Den Jeep will sie nicht mehr anrühren. Das Auto sei lebensgefährlich, sagt sie. Wie kürzlich, als die Versicherungsfachfrau unterwegs zu einem Kunden war: unterwegs durch einen Ort, habe sie "hinter einem Auto angehalten, um ein anderes Auto vorbeizulassen. In dem Moment, wo ich anfahren wollte, ist der Avenger voll in die Eisen, und ich bin nach vorne geflogen, es hat eine richtige Bremsung gegeben. Es gab keinen Anlass. Die Straße war relativ leer. Ich hatte genügend Abstand zum Vordermann, ohne Ankündigung, ohne dass ich jetzt wusste, er bremst."
Von solchen Vorfällen berichten auch andere Jeep-Fahrer. Laut der Werkstatt sei der Fehler, so steht in diesem Bericht, zu "sporadisch", um nachvollziehbar zu sein. Und wo kein Fehler, da auch kein Mangel, der Jeep zur Nacherfüllung verpflichte.
Rechtsanwalt eingeschaltet
Dennoch will Isabel den Vertrag rückabwickeln, hat die Angelegenheit ihrem Rechtsanwalt übergeben. Doch so einfach sei das nicht, sagt er. Und das habe im Falle seiner Mandantin auch etwas mit den Gewährleistungsfristen zu tun: "Im ersten Jahr wird vermutet, dass dieser Mangel per Gesetz, dass er auch schon zum Zeitpunkt des Kaufs und der Übergabe vorgelegen hätte. Das Jahr ist leider auch insoweit abgelaufen, und dementsprechend tragen wir jetzt die Beweislast dafür, dass der Mangel vorhanden ist. Dafür werden wir in Kürze ein selbständiges Beweisverfahren einleiten. Und das ist relativ teuer. Da gehen schnell sechs, sieben, acht Tausend Euro Richtung Gericht. Das ist sicher eine sehr aufwändige Beweisführung.
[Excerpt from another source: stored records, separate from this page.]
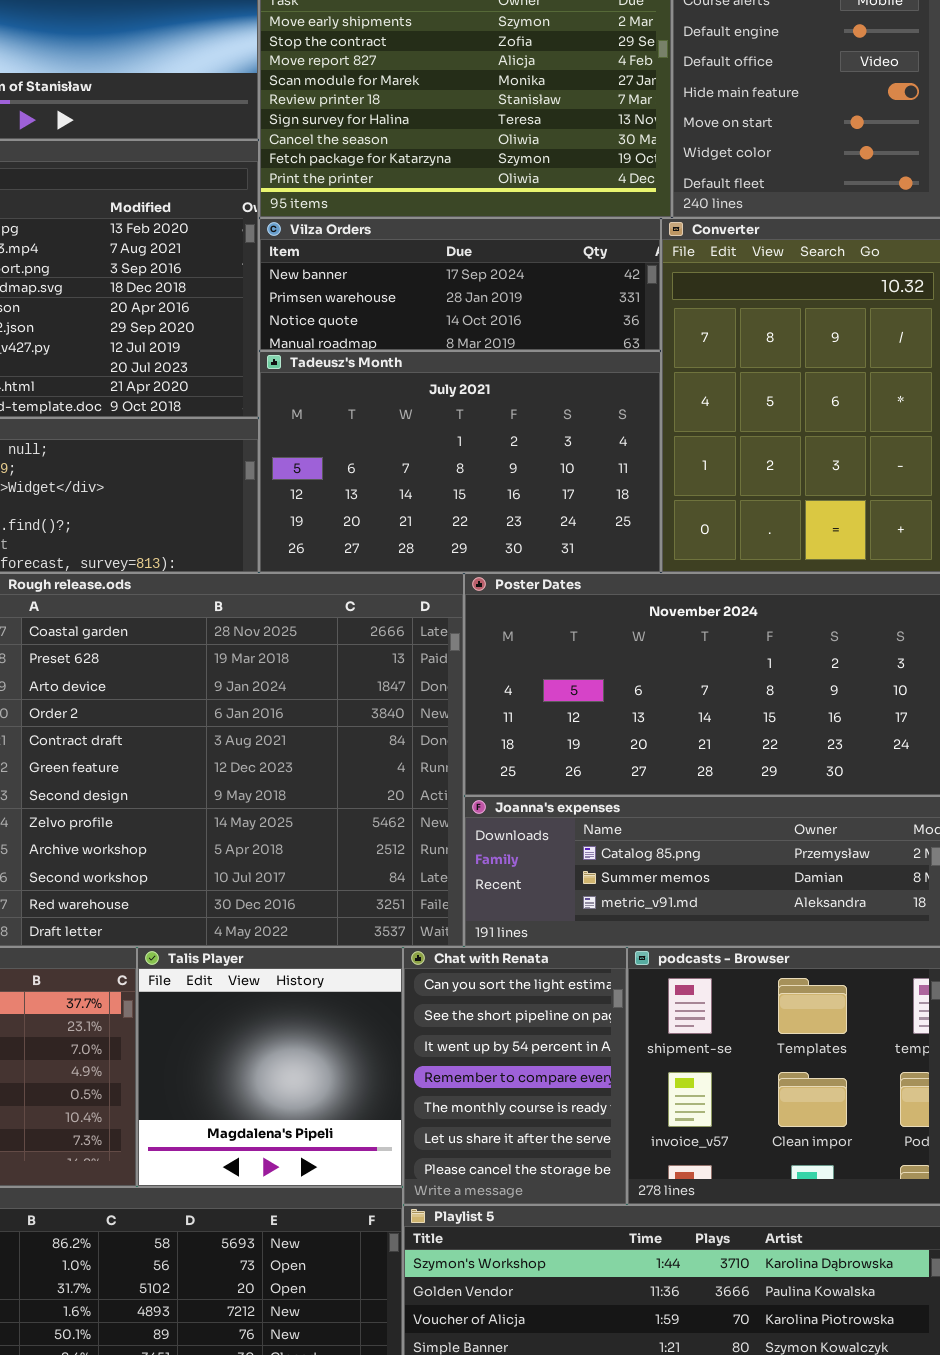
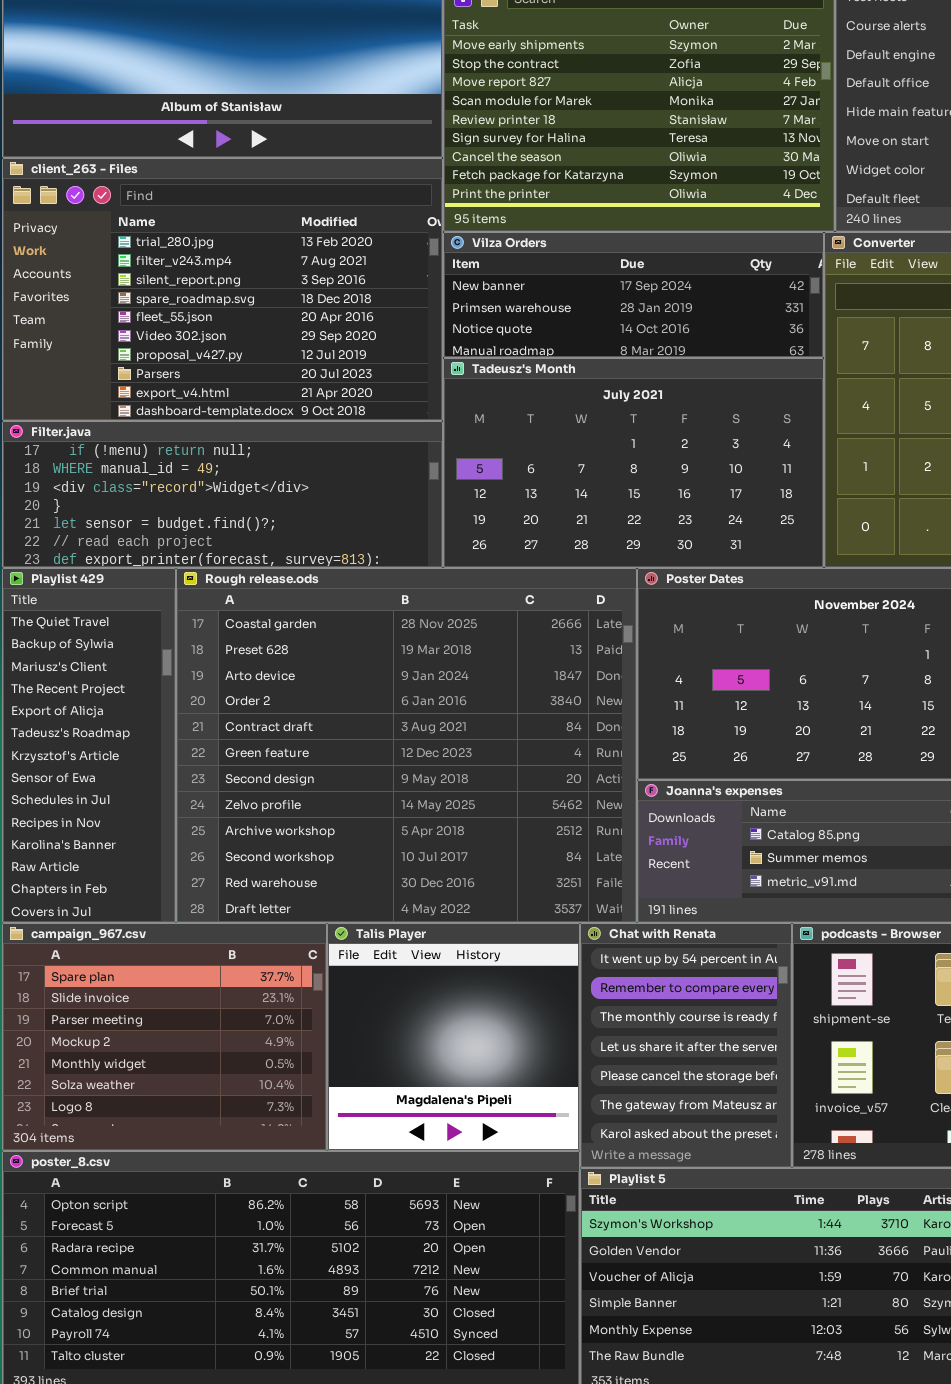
Chat with Renata: [403,947,627,1205] -> [580,923,792,1168], scrolled down 2 rows

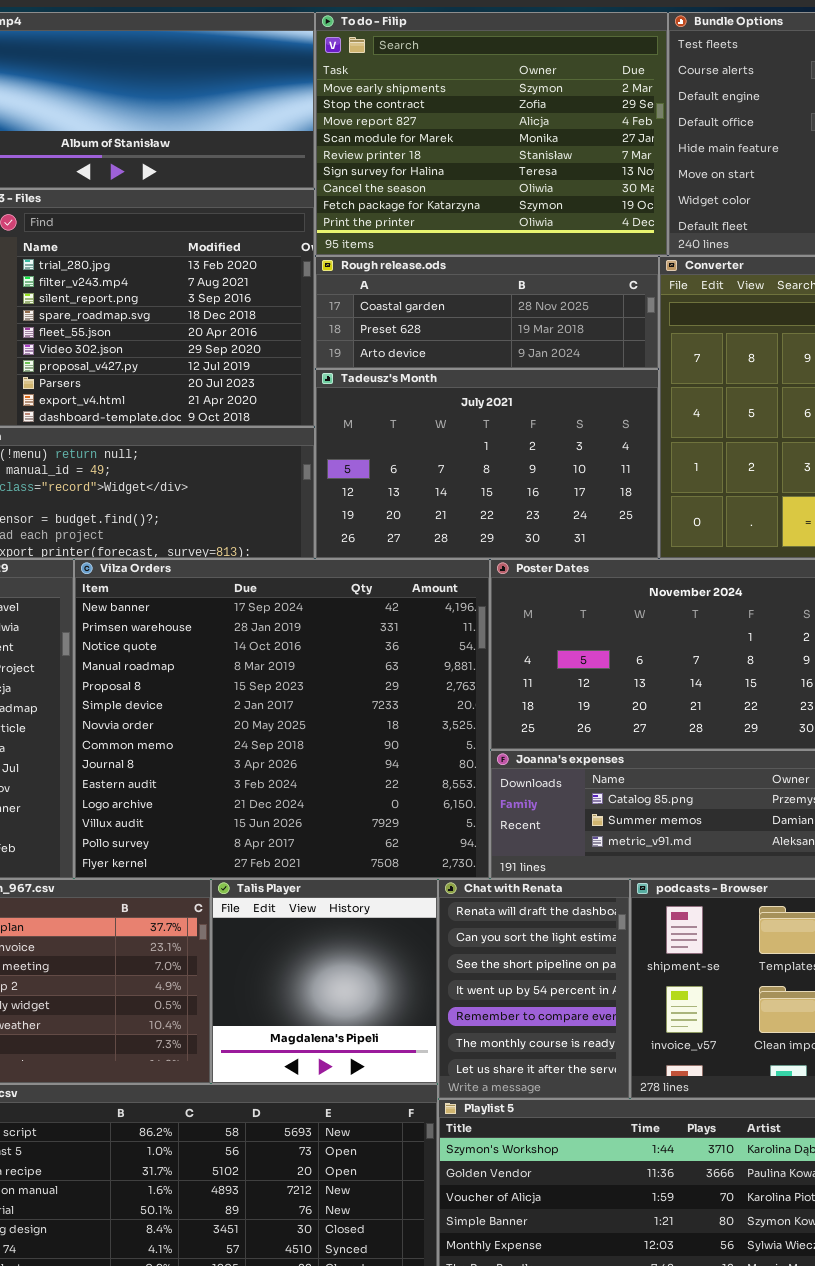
Vilza Orders: [443,232,824,358] -> [74,559,490,879], moved, resized
Rough release.ods: [176,568,637,923] -> [315,256,659,369], moved, resized
Chat with Renata: [580,923,792,1168] -> [438,879,630,1099], scrolled up 3 rows

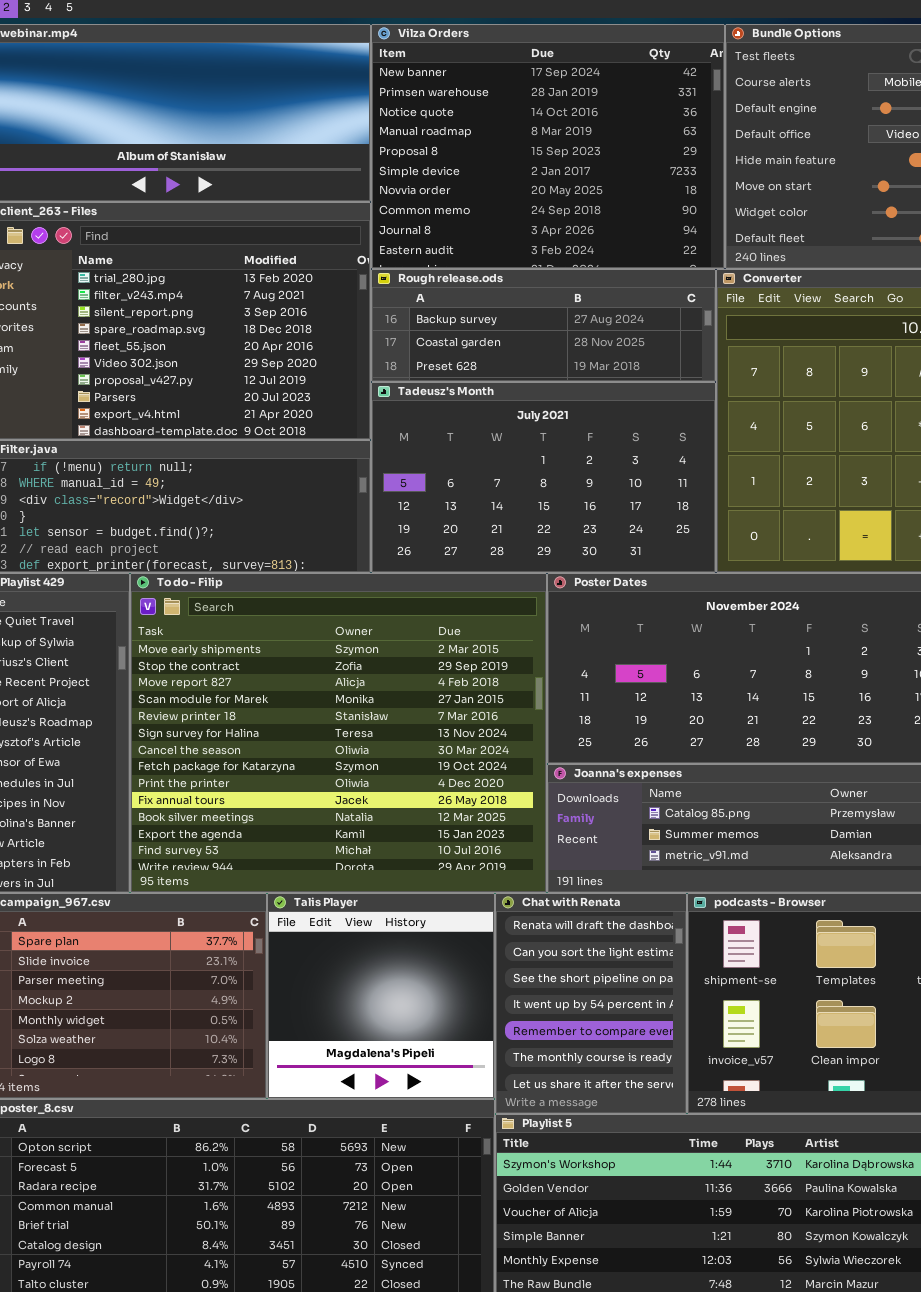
To do - Filip: [315,12,668,256] -> [130,573,547,893], moved, resized
Rough release.ods: [315,256,659,369] -> [371,269,716,382], scrolled up 1 row
Vilza Orders: [74,559,490,879] -> [371,24,725,269], moved, resized

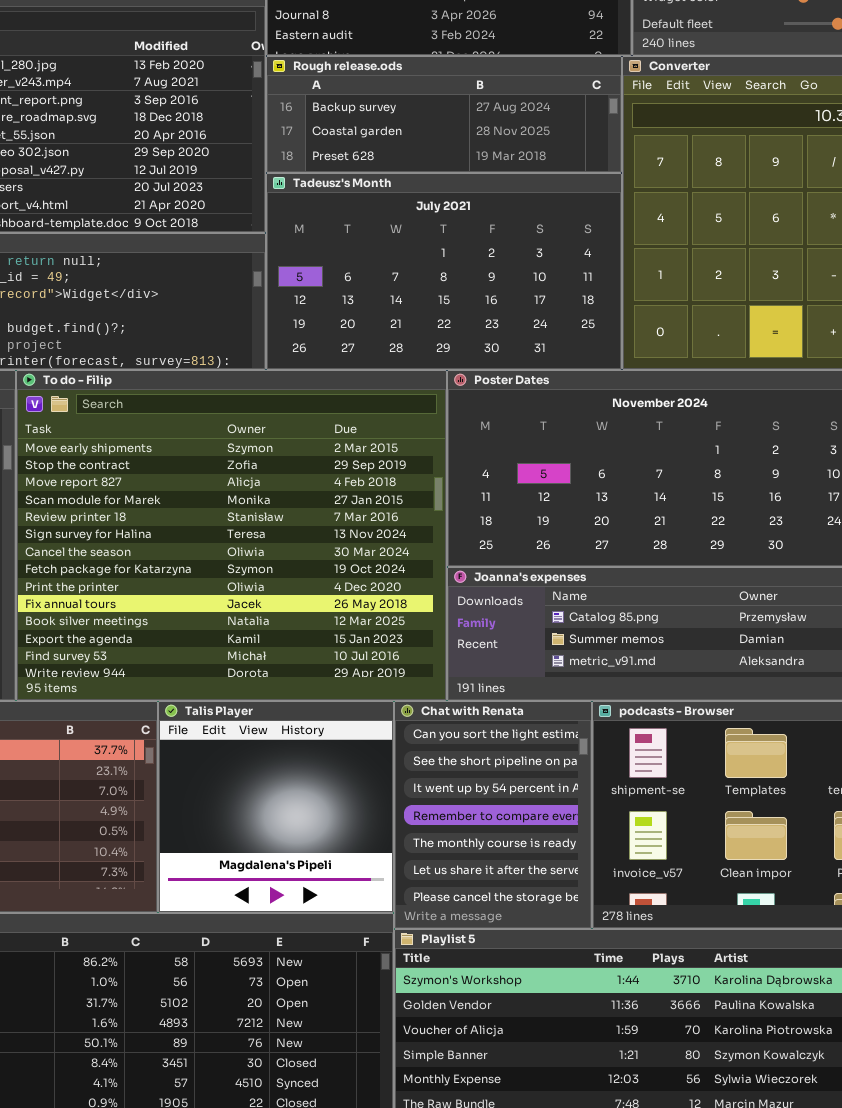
Chat with Renata: [495,893,687,1114] -> [394,701,592,929], scrolled down 1 row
Deshalb müssen wir dann mit solchen Kosten rechnen", erklärt Rechtsanwalt Peter Runkel.
Rechtsschutzversicherung deckt Kosten ab
Isabel Wagner hat eine Rechtsschutzversicherung, die solche Kosten abdeckt. Sonst würde sie das niemals machen. Gut möglich, dass ihr ein Dokument in die Karten spielt, das Isabel von ihrem Händler erhalten hat. Es handelt sich um einen Fragebogen, Titel: "Unbeabsichtigte Aktivierung der Funktion 'Aktive Sicherheitsbremse'".
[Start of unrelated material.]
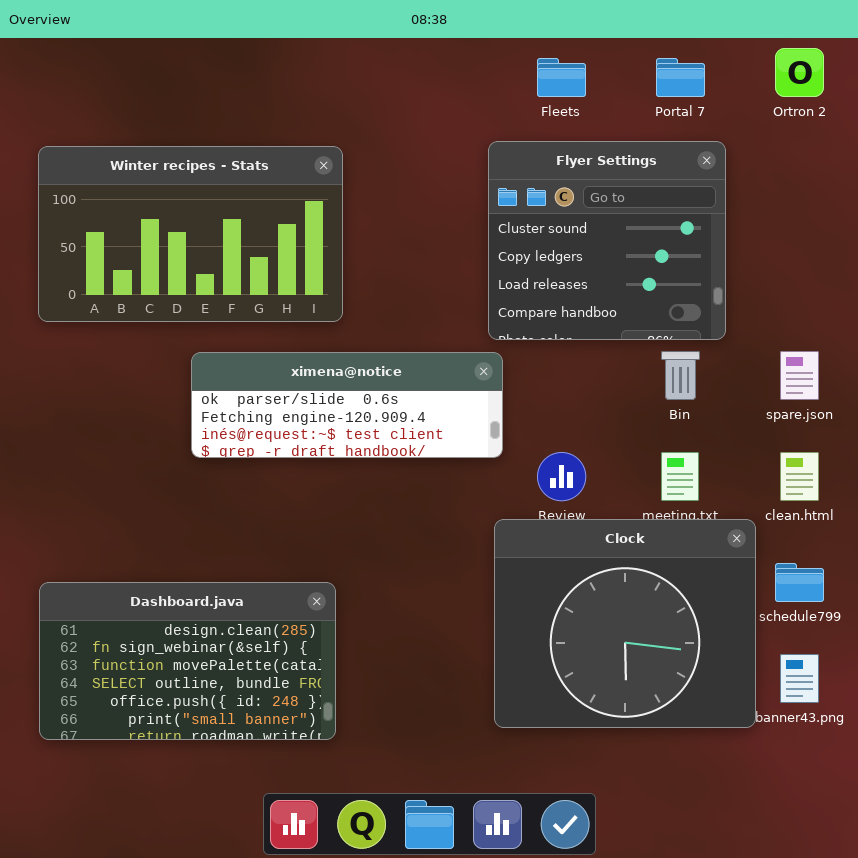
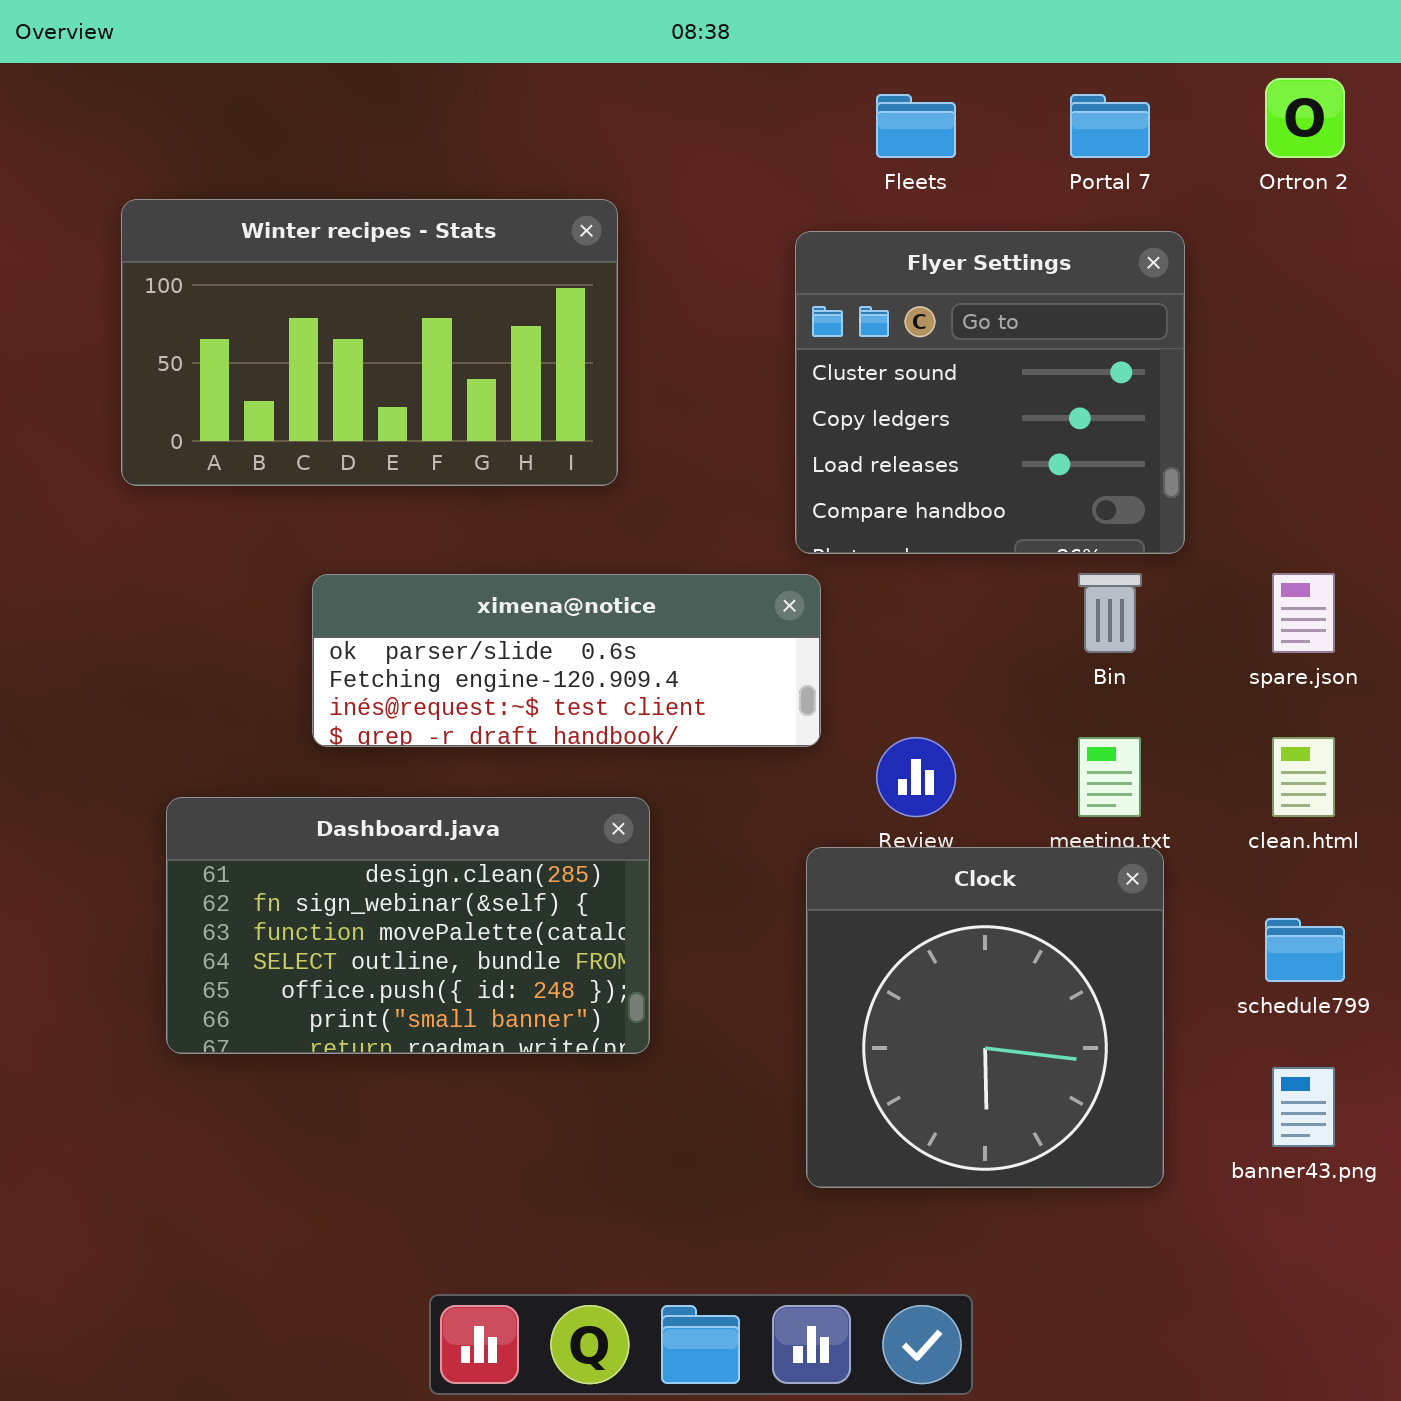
Winter recipes - Stats: [38,146,343,322] -> [121,199,618,486], moved
Clock: [494,519,756,728] -> [806,847,1164,1188], resized
Dashboard.java: [39,582,336,740] -> [166,797,650,1054], moved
Dort soll sie zum Beispiel erklären, ob während des Manövers der Scheibenwischer in Betrieb war oder ob sie den Fuß auf dem Bremspedal hatte. Der Anwalt ist überzeugt: dem Hersteller müsse der sicherheitsrelevante Mangel sehr wohl bekannt sein.
"Das Problem scheint man europaweit auszurollen", vermutet Rechtsanwalt Runkel: "Wir haben uns gemeldet im Dezember. Ich glaube nicht, dass man erst im Dezember angefangen hat, das europaweit auszurollen. Ich vermute, dass das Problem vorher schon bekannt war und in anderen Ländern schon Recherchen und Untersuchungen laufen."
Dem Kraftfahrtbundesamt liegen Hinweise vor
Im Falle von sicherheitsrelevanten Mängeln kann auch das Kraftfahrtbundesamt einen Rückruf verpflichtend anordnen. Von der Behörde erfahren wir, dass im Fall Jeep entsprechende Hinweise vorlägen.
Zurück zu Gabi Schünemann aus Wiesbaden. Bei ihrem Avenger wurde zuletzt ein Software-Update aufgespielt. Drei Wochen lief alles glatt, dann ein erneuter Totalausfall: wieder Abschleppen, und wieder behauptet die Werkstatt: ein Fehler sei im Speicher nicht zu finden.
Schünemann fühlt sich "veräppelt und einfach nicht ernst genommen, und das ist fast noch schlimmer als die Tatsache, dass das Auto irgendwo stehen bleibt, dass man letzten Endes als Kunde nicht ernst genommen wird. Und das ist wirklich schade."
Hoffentlich bekommt Jeep die Probleme in den Griff, bevor jemand zu Schaden kommt!